When some people use the term menopause alternative treatment, they include herbal remedies. Below I offer a description of the most popular ones. Read these carefully before deciding to try one of them. The names in parentheses are the botanical names of the herbs.
Ginseng (Panax ginseng or Panax quinquefollius)
Ginseng has been shown by research to offer some help with some menopausal symptoms, including mood swings and sleeplessness and can help ease anxiety in menopause. It has not been shown to be helpful with hot flashes.
Evening Primrose Oil (Oenothera biennis)
Although this herb is sometimes promoted as an aid to relieving hot flashes, the only known controlled study found it to be no more effective than a placebo. It also carries some possibly serious side effects. For example, it has been shown to cause nausea and diarrhea, problems with the immune system, inflammation, and blood clotting. It can cause seizures in patients who are taking medications for schizophrenia.

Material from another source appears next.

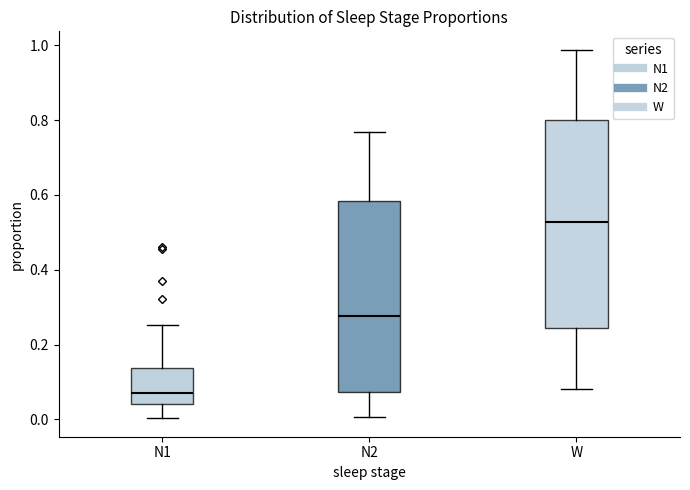

Reading left to right, read every box against the y-axis: the position of its median line, the range the box covers, and the ends of its whiskers. The values are not printed on the chart, so give them approximately, as read against the axis.

N1: median 0.06, box 0.04 to 0.14, whiskers 0.00 to 0.26
N2: median 0.28, box 0.08 to 0.58, whiskers 0.00 to 0.76
W: median 0.52, box 0.24 to 0.80, whiskers 0.08 to 0.98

Red Clover (Trifolium pratense)
There have been numerous controlled clinical studies of Red Clover. Although it is promoted as a cure for the hot flashes of menopause, those studies concluded that there was no beneficial effect on hot flashes. The studies found no serious side effects or health problems in its use in humans. However, animal studies have indicated that it could have harmful effects on hormone-sensitive tissue.
Kava (Piper methysticum)
There is some indication that Kava can decrease anxiety in menopause. However, no benefit for hot flashes has been shown. It should be noted that the Canadian government has banned the sale of Kava because of its association with liver disease. While the FDA has not banned Kava, it has issued warnings to patients and providers because of the potential for liver damage.
Black Cohosh (Actaea racemosa, Cimicifuga racemosa)

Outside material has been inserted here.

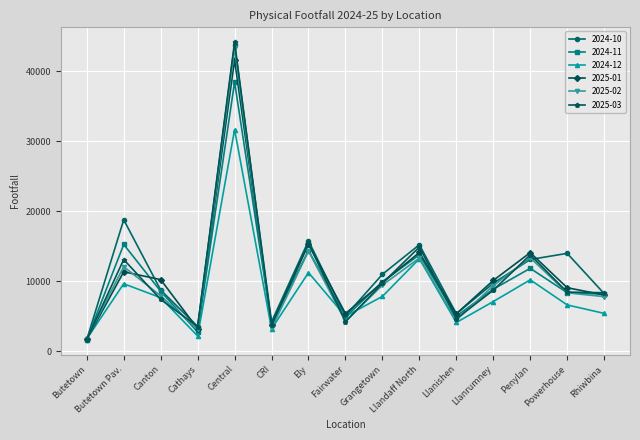

The value of 2025-02 at Rhiwbina is 7813. True or false?

True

Some women have reported good results with black cohosh as an aid to controlling hot flashes. There have been a number of scientific studies of this herb, and the results have been mixed. One time fears that black cohosh acted like estrogen and affected the uterus and breasts have been put to rest. Used for years, it has a good safety record. Reports linking black cohosh to liver problems have not been proven.
Dong Quai (Angelica sinensis)
Used as Chinese Medicine for over a thousand years, Dong quai was not found to be effective against hot flashes in the only controlled study. Bleeding problems can be a result when Dong quai is used by women who also take blood thinners such as Warfarin (Coumadin). It should never be taken by women with hemophilia or women with fibroids.
In summary, there can be risks involved with herbal therapy. It can interfere with prescription drugs. The purity and quality can vary from one manufacturer to another. They are not regulated by the FDA. You should inform your health professional about any herbal remedies you use. Educate yourself.
Although the scientific community is doubtful about herbal remedies for menopause, some women have successfully used herbal treatments for their symptoms.